For NaPoWriMo 2021, Day 6, the prompt is: Go to a book you love. Find a short line that strikes you. Make that line the title of your poem. Write a poem inspired by the line. Then, after you’ve finished, change the title completely.
The line I chose was “Not all those who wander are lost.” from —The Lord of the Rings by J.R.R. Tolkein. This is the poem that resulted. The quote in the last line of the poem is from the title character in Hamlet, by Wm.
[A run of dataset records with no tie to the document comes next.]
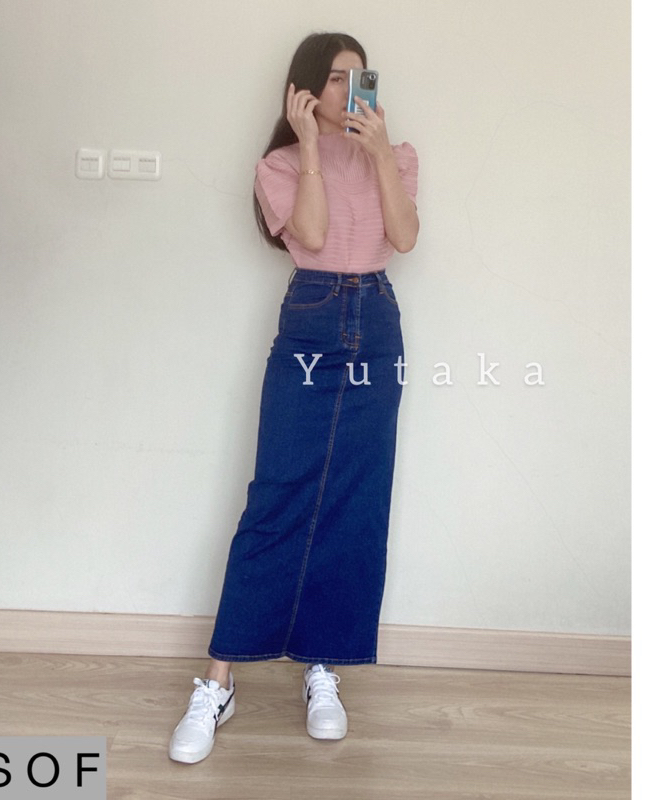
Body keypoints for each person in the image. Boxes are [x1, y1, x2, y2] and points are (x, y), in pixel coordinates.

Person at [169, 31, 418, 764]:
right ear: (305, 89)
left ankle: (322, 667)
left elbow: (404, 237)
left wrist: (379, 154)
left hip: (377, 321)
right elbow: (309, 233)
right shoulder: (278, 164)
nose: (349, 91)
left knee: (356, 498)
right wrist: (310, 145)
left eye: (359, 77)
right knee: (277, 494)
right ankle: (218, 682)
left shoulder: (398, 156)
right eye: (335, 78)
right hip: (311, 316)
Shakespeare.
Inside My Sister’s Mind
In my life, sometimes,
when I was farthest from knowing where I was,
I was the closest to finding myself.
Is this how it is
for those who wander
the countless corridors of dementia?
Do they encounter themselves,
again and again,
unstuck from time?
Do our constant attempts to bring them back
hamper their journeys,
start them over again,
frustratingly?
Every road we travel
need not be the same road—straight and chronological.
Dreams teach us that.
Unstick us.
Put our minds in the clouds to float
hors d’oeuvres of memory,
a bite here
and a bite there.
Who are we to try to attempt to force feed an entire meal?
Perhaps dementia is a diet, of sorts, for the mind.
Selecting the most delectable,
forsaking the usual progression.
For our whole lives, we stuff ourselves
in a predictable manner,
from soup to crème brûlée.
Perhaps those lost to us are only lost to us,
but not themselves.
Perhaps their minds, led by a different palate,
enjoy a picnic of pick-and-choose,
spread out over a meadow
on a blanket that obscures
memory
to allow them to enjoy
each morsel
unclogged
by the memory of the last.
“There are more things in heaven and Earth, Horatio,
Than are dreamt of in your philosophy.”